Check every line of the data below for the string "Thus", and copy the ones that hold it.

____________________

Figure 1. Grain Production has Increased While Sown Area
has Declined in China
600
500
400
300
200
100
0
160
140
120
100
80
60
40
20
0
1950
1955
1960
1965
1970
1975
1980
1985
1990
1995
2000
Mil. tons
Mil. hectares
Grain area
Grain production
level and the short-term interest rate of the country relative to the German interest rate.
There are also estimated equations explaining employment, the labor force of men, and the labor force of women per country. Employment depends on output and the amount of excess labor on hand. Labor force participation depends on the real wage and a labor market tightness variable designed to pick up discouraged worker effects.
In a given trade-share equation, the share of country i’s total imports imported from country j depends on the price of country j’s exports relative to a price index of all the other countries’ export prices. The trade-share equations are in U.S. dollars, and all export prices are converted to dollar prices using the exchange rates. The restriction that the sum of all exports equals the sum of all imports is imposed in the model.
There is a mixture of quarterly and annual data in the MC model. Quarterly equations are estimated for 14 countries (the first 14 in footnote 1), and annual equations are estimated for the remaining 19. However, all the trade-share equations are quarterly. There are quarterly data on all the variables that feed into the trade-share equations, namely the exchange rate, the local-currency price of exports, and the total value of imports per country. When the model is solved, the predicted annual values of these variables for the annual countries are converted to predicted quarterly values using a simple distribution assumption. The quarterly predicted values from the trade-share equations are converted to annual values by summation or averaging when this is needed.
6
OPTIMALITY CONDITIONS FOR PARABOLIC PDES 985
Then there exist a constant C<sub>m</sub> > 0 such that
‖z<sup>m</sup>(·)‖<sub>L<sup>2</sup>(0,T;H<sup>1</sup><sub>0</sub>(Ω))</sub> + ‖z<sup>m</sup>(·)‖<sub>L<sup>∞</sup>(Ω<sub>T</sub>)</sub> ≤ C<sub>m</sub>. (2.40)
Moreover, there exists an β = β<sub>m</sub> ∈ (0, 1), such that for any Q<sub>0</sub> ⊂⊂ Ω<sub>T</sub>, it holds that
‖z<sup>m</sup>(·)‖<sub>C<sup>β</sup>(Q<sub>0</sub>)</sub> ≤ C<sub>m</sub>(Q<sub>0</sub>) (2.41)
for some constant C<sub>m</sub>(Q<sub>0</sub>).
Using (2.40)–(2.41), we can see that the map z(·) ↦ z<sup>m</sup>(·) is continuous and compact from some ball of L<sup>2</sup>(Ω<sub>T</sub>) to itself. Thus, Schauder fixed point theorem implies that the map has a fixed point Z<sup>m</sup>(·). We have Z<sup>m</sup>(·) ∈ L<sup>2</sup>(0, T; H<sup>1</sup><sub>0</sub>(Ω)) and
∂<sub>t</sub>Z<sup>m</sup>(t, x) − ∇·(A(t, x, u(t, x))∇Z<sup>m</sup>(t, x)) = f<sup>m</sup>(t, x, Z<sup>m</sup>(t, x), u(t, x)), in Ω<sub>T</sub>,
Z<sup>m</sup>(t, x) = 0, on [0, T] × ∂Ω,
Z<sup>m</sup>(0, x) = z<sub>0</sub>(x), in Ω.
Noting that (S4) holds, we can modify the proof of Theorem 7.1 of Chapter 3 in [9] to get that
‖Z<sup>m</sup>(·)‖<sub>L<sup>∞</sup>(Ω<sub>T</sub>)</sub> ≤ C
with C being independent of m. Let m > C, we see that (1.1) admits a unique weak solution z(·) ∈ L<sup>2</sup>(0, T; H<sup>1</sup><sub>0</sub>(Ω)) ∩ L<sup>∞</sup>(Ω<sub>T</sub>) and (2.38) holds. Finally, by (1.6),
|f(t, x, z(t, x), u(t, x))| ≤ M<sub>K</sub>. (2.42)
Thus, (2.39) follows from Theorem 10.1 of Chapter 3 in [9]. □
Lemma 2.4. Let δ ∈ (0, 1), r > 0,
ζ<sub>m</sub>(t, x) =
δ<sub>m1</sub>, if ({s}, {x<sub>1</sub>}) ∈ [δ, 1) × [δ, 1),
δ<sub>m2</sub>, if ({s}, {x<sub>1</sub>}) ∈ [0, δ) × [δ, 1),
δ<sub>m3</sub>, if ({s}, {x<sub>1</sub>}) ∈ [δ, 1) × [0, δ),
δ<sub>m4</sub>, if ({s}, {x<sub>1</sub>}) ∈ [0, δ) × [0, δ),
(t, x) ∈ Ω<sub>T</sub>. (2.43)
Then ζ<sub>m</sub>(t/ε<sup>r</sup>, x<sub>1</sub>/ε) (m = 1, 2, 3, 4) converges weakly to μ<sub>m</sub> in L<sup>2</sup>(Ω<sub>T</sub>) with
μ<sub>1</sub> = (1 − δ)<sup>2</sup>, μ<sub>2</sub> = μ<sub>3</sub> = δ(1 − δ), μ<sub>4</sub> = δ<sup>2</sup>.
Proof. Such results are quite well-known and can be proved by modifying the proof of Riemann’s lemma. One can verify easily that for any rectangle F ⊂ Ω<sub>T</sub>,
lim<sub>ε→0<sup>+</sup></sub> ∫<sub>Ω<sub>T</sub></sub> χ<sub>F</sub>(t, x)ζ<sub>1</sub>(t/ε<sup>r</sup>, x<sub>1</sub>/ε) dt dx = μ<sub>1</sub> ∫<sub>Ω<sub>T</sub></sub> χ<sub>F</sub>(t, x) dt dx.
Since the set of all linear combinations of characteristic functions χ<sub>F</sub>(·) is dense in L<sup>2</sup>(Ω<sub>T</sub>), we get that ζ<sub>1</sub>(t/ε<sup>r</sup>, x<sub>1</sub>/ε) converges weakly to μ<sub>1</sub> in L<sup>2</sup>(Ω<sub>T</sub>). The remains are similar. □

____________________

## THE ANSWER
Using (2.40)–(2.41), we can see that the map z(·) ↦ z<sup>m</sup>(·) is continuous and compact from some ball of L<sup>2</sup>(Ω<sub>T</sub>) to itself. Thus, Schauder fixed point theorem implies that the map has a fixed point Z<sup>m</sup>(·). We have Z<sup>m</sup>(·) ∈ L<sup>2</sup>(0, T; H<sup>1</sup><sub>0</sub>(Ω)) and
Thus, (2.39) follows from Theorem 10.1 of Chapter 3 in [9]. □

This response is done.